- **WHAT YOU WILL DO**: Could you set down every line of the entries below word for word, leaving the pictures out of your answer?

- **DATASET RECORDS**:
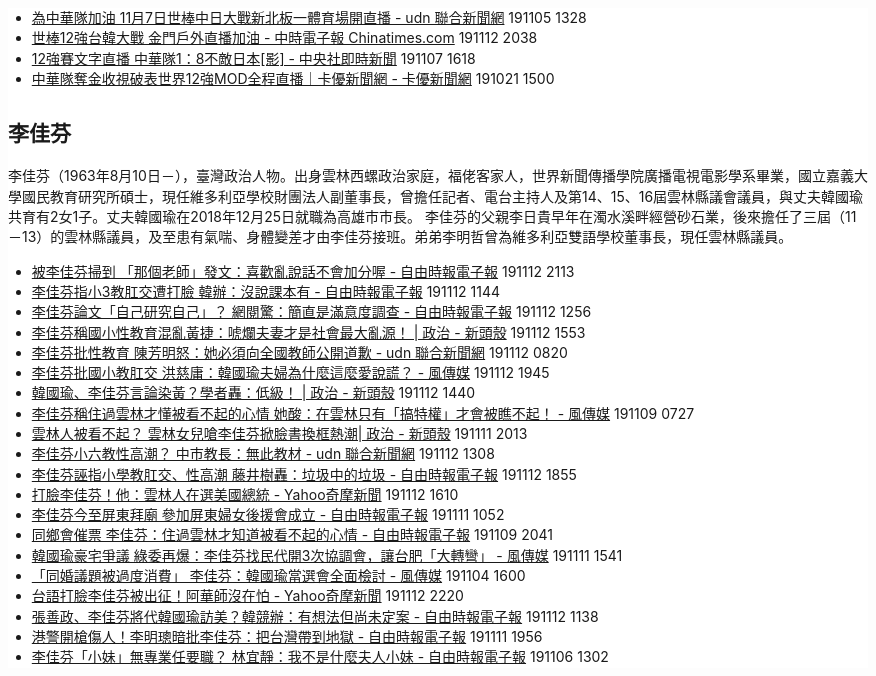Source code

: - [為中華隊加油 11月7日世棒中日大戰新北板一體育場開直播 - udn 聯合新聞網](https://udn.com/news/story/7323/4145513 "為中華隊加油 11月7日世棒中日大戰新北板一體育場開直播 - udn 聯合新聞網") 191105 1328
- [世棒12強台韓大戰 金門戶外直播加油 - 中時電子報 Chinatimes.com](https://www.chinatimes.com/realtimenews/20191112004540-260405 "世棒12強台韓大戰 金門戶外直播加油 - 中時電子報 Chinatimes.com") 191112 2038
- [12強賽文字直播 中華隊1：8不敵日本[影] - 中央社即時新聞](https://www.cna.com.tw/news/aspt/201911075003.aspx "12強賽文字直播 中華隊1：8不敵日本[影] - 中央社即時新聞") 191107 1618
- [中華隊奪金收視破表世界12強MOD全程直播｜卡優新聞網 - 卡優新聞網](https://www.cardu.com.tw/news/detail.php?39261 "中華隊奪金收視破表世界12強MOD全程直播｜卡優新聞網 - 卡優新聞網") 191021 1500

## 李佳芬

李佳芬（1963年8月10日－），臺灣政治人物。出身雲林西螺政治家庭，福佬客家人，世界新聞傳播學院廣播電視電影學系畢業，國立嘉義大學國民教育研究所碩士，現任維多利亞學校財團法人副董事長，曾擔任記者、電台主持人及第14、15、16屆雲林縣議會議員，與丈夫韓國瑜共育有2女1子。丈夫韓國瑜在2018年12月25日就職為高雄市市長。
李佳芬的父親李日貴早年在濁水溪畔經營砂石業，後來擔任了三屆（11－13）的雲林縣議員，及至患有氣喘、身體變差才由李佳芬接班。弟弟李明哲曾為維多利亞雙語學校董事長，現任雲林縣議員。
- [被李佳芬掃到 「那個老師」發文：喜歡亂說話不會加分喔 - 自由時報電子報](https://news.ltn.com.tw/news/politics/breakingnews/2975451 "被李佳芬掃到 「那個老師」發文：喜歡亂說話不會加分喔 - 自由時報電子報") 191112 2113
- [李佳芬指小3教肛交遭打臉 韓辦：沒說課本有 - 自由時報電子報](https://news.ltn.com.tw/news/politics/breakingnews/2974946 "李佳芬指小3教肛交遭打臉 韓辦：沒說課本有 - 自由時報電子報") 191112 1144
- [李佳芬論文「自己研究自己」？ 網閱驚：簡直是滿意度調查 - 自由時報電子報](https://news.ltn.com.tw/news/politics/breakingnews/2974872 "李佳芬論文「自己研究自己」？ 網閱驚：簡直是滿意度調查 - 自由時報電子報") 191112 1256
- [李佳芬稱國小性教育混亂黃捷：唬爛夫妻才是社會最大亂源！ | 政治 - 新頭殼](https://newtalk.tw/news/view/2019-11-12/324618 "李佳芬稱國小性教育混亂黃捷：唬爛夫妻才是社會最大亂源！ | 政治 - 新頭殼") 191112 1553
- [李佳芬批性教育 陳芳明怒：她必須向全國教師公開道歉 - udn 聯合新聞網](https://udn.com/news/story/6656/4159124 "李佳芬批性教育 陳芳明怒：她必須向全國教師公開道歉 - udn 聯合新聞網") 191112 0820
- [李佳芬批國小教肛交 洪慈庸：韓國瑜夫婦為什麼這麼愛說謊？ - 風傳媒](https://www.storm.mg/article/1937984 "李佳芬批國小教肛交 洪慈庸：韓國瑜夫婦為什麼這麼愛說謊？ - 風傳媒") 191112 1945
- [韓國瑜、李佳芬言論染黃？學者轟：低級！ | 政治 - 新頭殼](https://newtalk.tw/news/view/2019-11-12/324596 "韓國瑜、李佳芬言論染黃？學者轟：低級！ | 政治 - 新頭殼") 191112 1440
- [李佳芬稱住過雲林才懂被看不起的心情 她酸：在雲林只有「搞特權」才會被瞧不起！ - 風傳媒](https://www.storm.mg/article/1929201 "李佳芬稱住過雲林才懂被看不起的心情 她酸：在雲林只有「搞特權」才會被瞧不起！ - 風傳媒") 191109 0727
- [雲林人被看不起？ 雲林女兒嗆李佳芬掀臉書換框熱潮| 政治 - 新頭殼](https://newtalk.tw/news/view/2019-11-11/324329 "雲林人被看不起？ 雲林女兒嗆李佳芬掀臉書換框熱潮| 政治 - 新頭殼") 191111 2013
- [李佳芬小六教性高潮？ 中市教長：無此教材 - udn 聯合新聞網](https://udn.com/news/story/7325/4159794 "李佳芬小六教性高潮？ 中市教長：無此教材 - udn 聯合新聞網") 191112 1308
- [李佳芬誣指小學教肛交、性高潮 藤井樹轟：垃圾中的垃圾 - 自由時報電子報](https://news.ltn.com.tw/news/politics/breakingnews/2975286 "李佳芬誣指小學教肛交、性高潮 藤井樹轟：垃圾中的垃圾 - 自由時報電子報") 191112 1855
- [打臉李佳芬！他：雲林人在選美國總統 - Yahoo奇摩新聞](https://tw.news.yahoo.com/%E6%89%93%E8%87%89%E6%9D%8E%E4%BD%B3%E8%8A%AC-%E4%BB%96-%E9%9B%B2%E6%9E%97%E4%BA%BA%E5%9C%A8%E9%81%B8%E7%BE%8E%E5%9C%8B%E7%B8%BD%E7%B5%B1-081014415.html "打臉李佳芬！他：雲林人在選美國總統 - Yahoo奇摩新聞") 191112 1610
- [李佳芬今至屏東拜廟 參加屏東婦女後援會成立 - 自由時報電子報](https://news.ltn.com.tw/news/politics/breakingnews/2973765 "李佳芬今至屏東拜廟 參加屏東婦女後援會成立 - 自由時報電子報") 191111 1052
- [同鄉會催票 李佳芬：住過雲林才知道被看不起的心情 - 自由時報電子報](https://news.ltn.com.tw/news/politics/breakingnews/2972799 "同鄉會催票 李佳芬：住過雲林才知道被看不起的心情 - 自由時報電子報") 191109 2041
- [韓國瑜豪宅爭議 綠委再爆：李佳芬找民代開3次協調會，讓台肥「大轉彎」 - 風傳媒](https://www.storm.mg/article/1932643 "韓國瑜豪宅爭議 綠委再爆：李佳芬找民代開3次協調會，讓台肥「大轉彎」 - 風傳媒") 191111 1541
- [「同婚議題被過度消費」 李佳芬：韓國瑜當選會全面檢討 - 風傳媒](https://www.storm.mg/article/1902138 "「同婚議題被過度消費」 李佳芬：韓國瑜當選會全面檢討 - 風傳媒") 191104 1600
- [台語打臉李佳芬被出征！阿華師沒在怕 - Yahoo奇摩新聞](https://tw.news.yahoo.com/%E5%8F%B0%E8%AA%9E%E6%89%93%E8%87%89%E6%9D%8E%E4%BD%B3%E8%8A%AC%E8%A2%AB%E5%87%BA%E5%BE%81-%E9%98%BF%E8%8F%AF%E5%B8%AB%E6%B2%92%E5%9C%A8%E6%80%95-142012017.html "台語打臉李佳芬被出征！阿華師沒在怕 - Yahoo奇摩新聞") 191112 2220
- [張善政、李佳芬將代韓國瑜訪美？韓競辦：有想法但尚未定案 - 自由時報電子報](https://news.ltn.com.tw/news/politics/breakingnews/2974882 "張善政、李佳芬將代韓國瑜訪美？韓競辦：有想法但尚未定案 - 自由時報電子報") 191112 1138
- [港警開槍傷人！李明璁暗批李佳芬：把台灣帶到地獄 - 自由時報電子報](https://news.ltn.com.tw/news/world/breakingnews/2974254 "港警開槍傷人！李明璁暗批李佳芬：把台灣帶到地獄 - 自由時報電子報") 191111 1956
- [李佳芬「小妹」無專業任要職？ 林宜靜：我不是什麼夫人小妹 - 自由時報電子報](https://news.ltn.com.tw/news/politics/breakingnews/2969041 "李佳芬「小妹」無專業任要職？ 林宜靜：我不是什麼夫人小妹 - 自由時報電子報") 191106 1302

- **REPLY**:
Source code

: - [為中華隊加油 11月7日世棒中日大戰新北板一體育場開直播 - udn 聯合新聞網](https://udn.com/news/story/7323/4145513 "為中華隊加油 11月7日世棒中日大戰新北板一體育場開直播 - udn 聯合新聞網") 191105 1328
- [世棒12強台韓大戰 金門戶外直播加油 - 中時電子報 Chinatimes.com](https://www.chinatimes.com/realtimenews/20191112004540-260405 "世棒12強台韓大戰 金門戶外直播加油 - 中時電子報 Chinatimes.com") 191112 2038
- [12強賽文字直播 中華隊1：8不敵日本[影] - 中央社即時新聞](https://www.cna.com.tw/news/aspt/201911075003.aspx "12強賽文字直播 中華隊1：8不敵日本[影] - 中央社即時新聞") 191107 1618
- [中華隊奪金收視破表世界12強MOD全程直播｜卡優新聞網 - 卡優新聞網](https://www.cardu.com.tw/news/detail.php?39261 "中華隊奪金收視破表世界12強MOD全程直播｜卡優新聞網 - 卡優新聞網") 191021 1500

## 李佳芬

李佳芬（1963年8月10日－），臺灣政治人物。出身雲林西螺政治家庭，福佬客家人，世界新聞傳播學院廣播電視電影學系畢業，國立嘉義大學國民教育研究所碩士，現任維多利亞學校財團法人副董事長，曾擔任記者、電台主持人及第14、15、16屆雲林縣議會議員，與丈夫韓國瑜共育有2女1子。丈夫韓國瑜在2018年12月25日就職為高雄市市長。
李佳芬的父親李日貴早年在濁水溪畔經營砂石業，後來擔任了三屆（11－13）的雲林縣議員，及至患有氣喘、身體變差才由李佳芬接班。弟弟李明哲曾為維多利亞雙語學校董事長，現任雲林縣議員。
- [被李佳芬掃到 「那個老師」發文：喜歡亂說話不會加分喔 - 自由時報電子報](https://news.ltn.com.tw/news/politics/breakingnews/2975451 "被李佳芬掃到 「那個老師」發文：喜歡亂說話不會加分喔 - 自由時報電子報") 191112 2113
- [李佳芬指小3教肛交遭打臉 韓辦：沒說課本有 - 自由時報電子報](https://news.ltn.com.tw/news/politics/breakingnews/2974946 "李佳芬指小3教肛交遭打臉 韓辦：沒說課本有 - 自由時報電子報") 191112 1144
- [李佳芬論文「自己研究自己」？ 網閱驚：簡直是滿意度調查 - 自由時報電子報](https://news.ltn.com.tw/news/politics/breakingnews/2974872 "李佳芬論文「自己研究自己」？ 網閱驚：簡直是滿意度調查 - 自由時報電子報") 191112 1256
- [李佳芬稱國小性教育混亂黃捷：唬爛夫妻才是社會最大亂源！ | 政治 - 新頭殼](https://newtalk.tw/news/view/2019-11-12/324618 "李佳芬稱國小性教育混亂黃捷：唬爛夫妻才是社會最大亂源！ | 政治 - 新頭殼") 191112 1553
- [李佳芬批性教育 陳芳明怒：她必須向全國教師公開道歉 - udn 聯合新聞網](https://udn.com/news/story/6656/4159124 "李佳芬批性教育 陳芳明怒：她必須向全國教師公開道歉 - udn 聯合新聞網") 191112 0820
- [李佳芬批國小教肛交 洪慈庸：韓國瑜夫婦為什麼這麼愛說謊？ - 風傳媒](https://www.storm.mg/article/1937984 "李佳芬批國小教肛交 洪慈庸：韓國瑜夫婦為什麼這麼愛說謊？ - 風傳媒") 191112 1945
- [韓國瑜、李佳芬言論染黃？學者轟：低級！ | 政治 - 新頭殼](https://newtalk.tw/news/view/2019-11-12/324596 "韓國瑜、李佳芬言論染黃？學者轟：低級！ | 政治 - 新頭殼") 191112 1440
- [李佳芬稱住過雲林才懂被看不起的心情 她酸：在雲林只有「搞特權」才會被瞧不起！ - 風傳媒](https://www.storm.mg/article/1929201 "李佳芬稱住過雲林才懂被看不起的心情 她酸：在雲林只有「搞特權」才會被瞧不起！ - 風傳媒") 191109 0727
- [雲林人被看不起？ 雲林女兒嗆李佳芬掀臉書換框熱潮| 政治 - 新頭殼](https://newtalk.tw/news/view/2019-11-11/324329 "雲林人被看不起？ 雲林女兒嗆李佳芬掀臉書換框熱潮| 政治 - 新頭殼") 191111 2013
- [李佳芬小六教性高潮？ 中市教長：無此教材 - udn 聯合新聞網](https://udn.com/news/story/7325/4159794 "李佳芬小六教性高潮？ 中市教長：無此教材 - udn 聯合新聞網") 191112 1308
- [李佳芬誣指小學教肛交、性高潮 藤井樹轟：垃圾中的垃圾 - 自由時報電子報](https://news.ltn.com.tw/news/politics/breakingnews/2975286 "李佳芬誣指小學教肛交、性高潮 藤井樹轟：垃圾中的垃圾 - 自由時報電子報") 191112 1855
- [打臉李佳芬！他：雲林人在選美國總統 - Yahoo奇摩新聞](https://tw.news.yahoo.com/%E6%89%93%E8%87%89%E6%9D%8E%E4%BD%B3%E8%8A%AC-%E4%BB%96-%E9%9B%B2%E6%9E%97%E4%BA%BA%E5%9C%A8%E9%81%B8%E7%BE%8E%E5%9C%8B%E7%B8%BD%E7%B5%B1-081014415.html "打臉李佳芬！他：雲林人在選美國總統 - Yahoo奇摩新聞") 191112 1610
- [李佳芬今至屏東拜廟 參加屏東婦女後援會成立 - 自由時報電子報](https://news.ltn.com.tw/news/politics/breakingnews/2973765 "李佳芬今至屏東拜廟 參加屏東婦女後援會成立 - 自由時報電子報") 191111 1052
- [同鄉會催票 李佳芬：住過雲林才知道被看不起的心情 - 自由時報電子報](https://news.ltn.com.tw/news/politics/breakingnews/2972799 "同鄉會催票 李佳芬：住過雲林才知道被看不起的心情 - 自由時報電子報") 191109 2041
- [韓國瑜豪宅爭議 綠委再爆：李佳芬找民代開3次協調會，讓台肥「大轉彎」 - 風傳媒](https://www.storm.mg/article/1932643 "韓國瑜豪宅爭議 綠委再爆：李佳芬找民代開3次協調會，讓台肥「大轉彎」 - 風傳媒") 191111 1541
- [「同婚議題被過度消費」 李佳芬：韓國瑜當選會全面檢討 - 風傳媒](https://www.storm.mg/article/1902138 "「同婚議題被過度消費」 李佳芬：韓國瑜當選會全面檢討 - 風傳媒") 191104 1600
- [台語打臉李佳芬被出征！阿華師沒在怕 - Yahoo奇摩新聞](https://tw.news.yahoo.com/%E5%8F%B0%E8%AA%9E%E6%89%93%E8%87%89%E6%9D%8E%E4%BD%B3%E8%8A%AC%E8%A2%AB%E5%87%BA%E5%BE%81-%E9%98%BF%E8%8F%AF%E5%B8%AB%E6%B2%92%E5%9C%A8%E6%80%95-142012017.html "台語打臉李佳芬被出征！阿華師沒在怕 - Yahoo奇摩新聞") 191112 2220
- [張善政、李佳芬將代韓國瑜訪美？韓競辦：有想法但尚未定案 - 自由時報電子報](https://news.ltn.com.tw/news/politics/breakingnews/2974882 "張善政、李佳芬將代韓國瑜訪美？韓競辦：有想法但尚未定案 - 自由時報電子報") 191112 1138
- [港警開槍傷人！李明璁暗批李佳芬：把台灣帶到地獄 - 自由時報電子報](https://news.ltn.com.tw/news/world/breakingnews/2974254 "港警開槍傷人！李明璁暗批李佳芬：把台灣帶到地獄 - 自由時報電子報") 191111 1956
- [李佳芬「小妹」無專業任要職？ 林宜靜：我不是什麼夫人小妹 - 自由時報電子報](https://news.ltn.com.tw/news/politics/breakingnews/2969041 "李佳芬「小妹」無專業任要職？ 林宜靜：我不是什麼夫人小妹 - 自由時報電子報") 191106 1302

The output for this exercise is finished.